> _What this task involves_
After the line containing "495 6 25.28", write nothing more; before it, reproduce every line of the material below exactly, starting with the first.

> _Supplied entries_

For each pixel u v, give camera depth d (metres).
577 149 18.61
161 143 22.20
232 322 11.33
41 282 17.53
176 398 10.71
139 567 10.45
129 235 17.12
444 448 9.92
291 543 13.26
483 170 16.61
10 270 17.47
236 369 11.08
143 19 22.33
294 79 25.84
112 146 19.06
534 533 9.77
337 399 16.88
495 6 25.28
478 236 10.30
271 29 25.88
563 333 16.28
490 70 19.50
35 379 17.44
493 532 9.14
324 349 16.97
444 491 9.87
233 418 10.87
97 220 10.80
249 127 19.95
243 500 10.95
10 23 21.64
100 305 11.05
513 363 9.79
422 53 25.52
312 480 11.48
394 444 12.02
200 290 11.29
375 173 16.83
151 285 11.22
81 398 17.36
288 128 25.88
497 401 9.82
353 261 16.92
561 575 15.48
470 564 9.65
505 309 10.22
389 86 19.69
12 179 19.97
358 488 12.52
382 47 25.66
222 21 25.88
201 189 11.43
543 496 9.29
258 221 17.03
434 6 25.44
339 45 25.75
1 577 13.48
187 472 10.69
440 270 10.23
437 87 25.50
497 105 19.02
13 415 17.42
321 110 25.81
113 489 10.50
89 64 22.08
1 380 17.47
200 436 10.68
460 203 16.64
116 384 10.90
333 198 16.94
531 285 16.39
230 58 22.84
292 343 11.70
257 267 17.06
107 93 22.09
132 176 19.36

> _Response area_
For each pixel u v, give camera depth d (metres).
577 149 18.61
161 143 22.20
232 322 11.33
41 282 17.53
176 398 10.71
139 567 10.45
129 235 17.12
444 448 9.92
291 543 13.26
483 170 16.61
10 270 17.47
236 369 11.08
143 19 22.33
294 79 25.84
112 146 19.06
534 533 9.77
337 399 16.88
495 6 25.28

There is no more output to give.